For me, reading and writing are enjoyable because
they allow me to live vicariously—to crawl into another person's skin and
experience a different world than the one I live in. Alas, a writer must create
that world and make it believable for it to work. That means that you have to
make sure all the elements in fiction work in tandem, effortlessly and
unnoticed. This is no easy achievement, but all the best stories have that in
common. Go read "Haircut" by Ring Lardner, "The Necklace by Guy
de Maupassant, "Araby" by James Joyce, "The Lament" by
Anton Chekov, "A Good Man is hard to Find" by Flannery O'Connor, and "A
Rose for Emily" by William Faulkner if you want to see for yourself how it
is done. They are all included in The Scope of Fiction.

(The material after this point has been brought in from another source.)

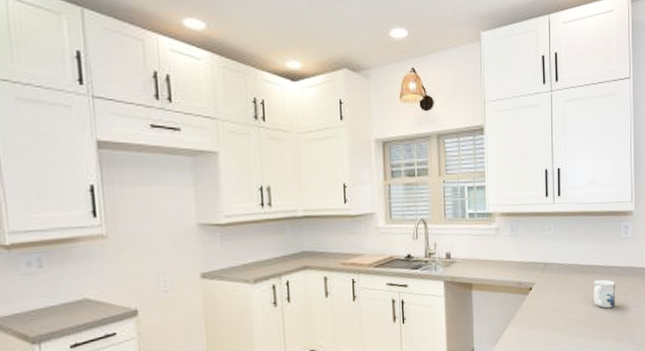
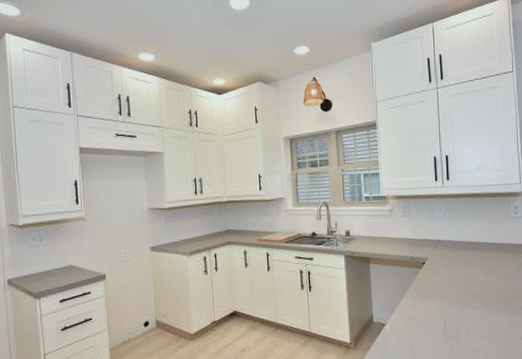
mug: present [594,279,616,309] -> none [485,255,509,283]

In their book, Brooks and Warren helped me learn
what those elements were, see how other writers handled them, and then encouraged
me to try it myself. I learned that the elements of fiction are completely
interfused. Pull one out and you don't have a story. Isaac Singer once compared
a writer to a god who creates life, and like life, a story is a mighty complex
thing. Getting everything right is difficult but crucial. Going back to the frog,
the heart is essential for life, but so are all the other major organs. They
must all work together to make a living, functioning frog.